MQTT Connectivity Test

# Verify broker connection and topic subscription
varta-cli mqtt-test \
  --broker mqtt://<MAX_HOST>:8883 \
  --topic "varta/sensors/+/status" \
  --timeout 15

# Expected output: "Connected. Subscribed. Messages received: N"

SDR Detection Test (Mini v2 / Pro)

# Verify SDR hardware is detected and functional
rtl_test -t
# Expected: "Found 1 device(s)" and no error output

# Run a quick capture test
rtl_sdr -f 2437000000 -s 2400000 -n 4800000 /tmp/test_capture.bin
ls -lh /tmp/test_capture.bin
# Should be ~9.2 MB for 2 seconds of capture

Signature Database Sync

# Pull latest signature database from Max
varta-cli sig-sync --broker mqtt://<MAX_HOST>:8883 --force

# Verify signature count
varta-cli sig-info
# Expected: "Signatures loaded: NNN, Last sync: <timestamp>"
Note: All verification steps should pass before returning the unit to operational deployment.
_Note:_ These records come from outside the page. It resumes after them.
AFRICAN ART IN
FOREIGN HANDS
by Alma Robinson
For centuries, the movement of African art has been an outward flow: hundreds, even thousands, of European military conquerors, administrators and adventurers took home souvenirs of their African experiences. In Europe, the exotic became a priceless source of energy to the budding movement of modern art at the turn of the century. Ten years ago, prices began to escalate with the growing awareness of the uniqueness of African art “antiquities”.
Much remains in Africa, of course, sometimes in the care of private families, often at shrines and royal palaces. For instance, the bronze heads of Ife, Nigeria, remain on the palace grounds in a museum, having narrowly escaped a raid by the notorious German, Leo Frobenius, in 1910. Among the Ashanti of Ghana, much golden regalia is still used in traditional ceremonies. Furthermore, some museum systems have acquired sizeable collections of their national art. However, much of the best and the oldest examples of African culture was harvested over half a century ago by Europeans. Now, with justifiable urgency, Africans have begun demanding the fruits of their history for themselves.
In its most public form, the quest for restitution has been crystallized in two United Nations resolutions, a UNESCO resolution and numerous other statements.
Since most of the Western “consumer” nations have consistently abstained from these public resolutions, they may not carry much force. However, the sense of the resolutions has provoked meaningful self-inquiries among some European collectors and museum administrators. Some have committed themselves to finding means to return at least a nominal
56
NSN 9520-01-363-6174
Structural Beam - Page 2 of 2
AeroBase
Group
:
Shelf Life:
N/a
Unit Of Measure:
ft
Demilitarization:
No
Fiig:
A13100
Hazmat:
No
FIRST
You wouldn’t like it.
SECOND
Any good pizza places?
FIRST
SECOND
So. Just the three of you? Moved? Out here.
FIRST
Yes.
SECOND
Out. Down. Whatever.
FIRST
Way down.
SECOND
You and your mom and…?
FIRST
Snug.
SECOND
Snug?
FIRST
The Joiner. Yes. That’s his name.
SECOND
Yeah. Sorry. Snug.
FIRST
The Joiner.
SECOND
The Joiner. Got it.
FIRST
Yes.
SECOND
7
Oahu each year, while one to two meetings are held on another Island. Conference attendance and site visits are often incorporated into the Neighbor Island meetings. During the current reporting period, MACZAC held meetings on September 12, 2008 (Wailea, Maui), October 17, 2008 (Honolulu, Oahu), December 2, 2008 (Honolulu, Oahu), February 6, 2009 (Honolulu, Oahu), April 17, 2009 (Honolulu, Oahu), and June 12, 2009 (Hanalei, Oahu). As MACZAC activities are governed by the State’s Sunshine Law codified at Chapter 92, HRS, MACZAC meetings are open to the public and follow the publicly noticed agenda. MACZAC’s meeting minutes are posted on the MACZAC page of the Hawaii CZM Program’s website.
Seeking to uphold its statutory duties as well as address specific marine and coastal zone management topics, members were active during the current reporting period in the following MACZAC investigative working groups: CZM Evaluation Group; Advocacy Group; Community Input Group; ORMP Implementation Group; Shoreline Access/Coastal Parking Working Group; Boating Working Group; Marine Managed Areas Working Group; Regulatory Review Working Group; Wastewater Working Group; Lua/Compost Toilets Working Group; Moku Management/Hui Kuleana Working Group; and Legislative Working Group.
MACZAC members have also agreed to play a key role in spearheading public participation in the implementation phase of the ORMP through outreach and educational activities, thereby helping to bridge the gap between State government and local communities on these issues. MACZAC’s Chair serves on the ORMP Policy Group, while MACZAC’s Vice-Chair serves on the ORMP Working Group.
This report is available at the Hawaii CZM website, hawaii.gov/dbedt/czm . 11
A failed MQTT or SDR test indicates the reflash is incomplete or hardware is misconfigured.

8. OTA Update Recovery

When an OTA Firmware Update Fails

If an over-the-air firmware update fails mid-apply, the unit should automatically roll back to the last-known-good (LKG) image. If it does not, follow these steps:

Verify LKG Rollback

# Check which firmware slot is active
varta-cli fw-status

# Expected output (after successful rollback):
# Active slot: A (LKG)
# Slot B: FAILED (marked dirty)
# Rollback: AUTOMATIC

# If rollback did not occur:
varta-cli fw-rollback --confirm
reboot

Manual Firmware Rollback

If fw-rollback is unavailable or the unit is partially booted:

# From serial console or SSH (if accessible):
# Switch to LKG partition manually

# Mini (Pi-based):
sudo mount /dev/mmcblk0p3 /mnt/lkg
sudo cp /mnt/lkg/boot/* /boot/
sudo cp -a /mnt/lkg/opt/varta/* /opt/varta/
sudo reboot

# Jetson:
# Use nvbootctrl to switch boot slot
sudo nvbootctrl set-active-boot-slot 0
sudo reboot

Force Re-Download OTA Package

# Clear the failed OTA cache and re-request
sudo rm -rf /opt/varta/ota/staging/*

varta-cli ota-check --force
# Downloads fresh package from Max OTA server

varta-cli ota-apply --verify-checksum
# Applies update with integrity verification

# Monitor the update
journalctl -u varta-ota.service -f
Warning: Do not power-cycle the unit while an OTA update is applying. If the update is stuck for more than 15 minutes, connect via serial console to diagnose before taking action.